■ **Given records**:
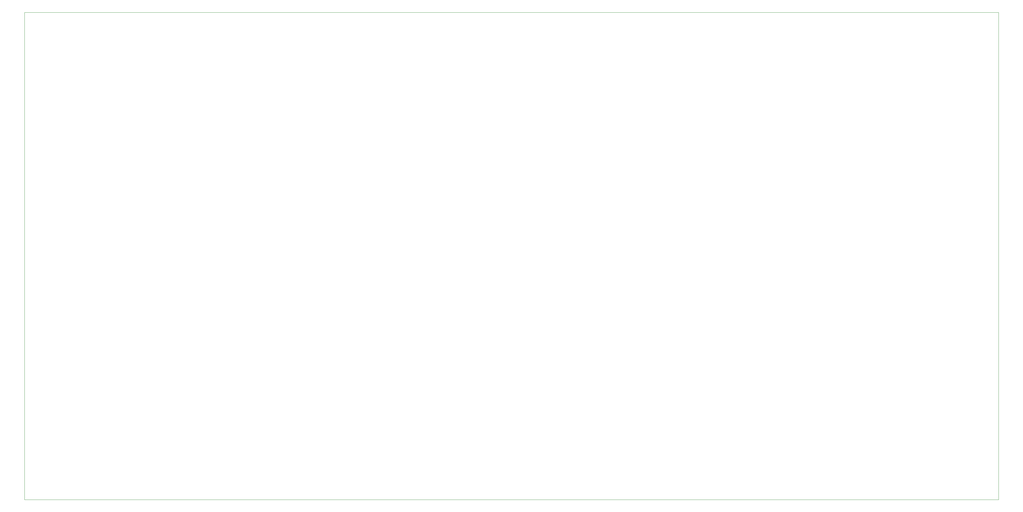
<source format=gbr>
%TF.GenerationSoftware,KiCad,Pcbnew,9.0.7*%
%TF.CreationDate,2026-01-24T11:24:44+03:00*%
%TF.ProjectId,greywater-fed hydroponic system,67726579-7761-4746-9572-2d6665642068,rev?*%
%TF.SameCoordinates,Original*%
%TF.FileFunction,Profile,NP*%
%FSLAX46Y46*%
G04 Gerber Fmt 4.6, Leading zero omitted, Abs format (unit mm)*
G04 Created by KiCad (PCBNEW 9.0.7) date 2026-01-24 11:24:44*
%MOMM*%
%LPD*%
G01*
G04 APERTURE LIST*
%TA.AperFunction,Profile*%
%ADD10C,0.050000*%
%TD*%
G04 APERTURE END LIST*
D10*
X66500000Y-50000000D02*
X366500000Y-50000000D01*
X366500000Y-200000000D01*
X66500000Y-200000000D01*
X66500000Y-50000000D01*
M02*

</source>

■ **Job**: Lines in the data above may contain the word "format"; count them and give only the number.

■ **Reply**: 2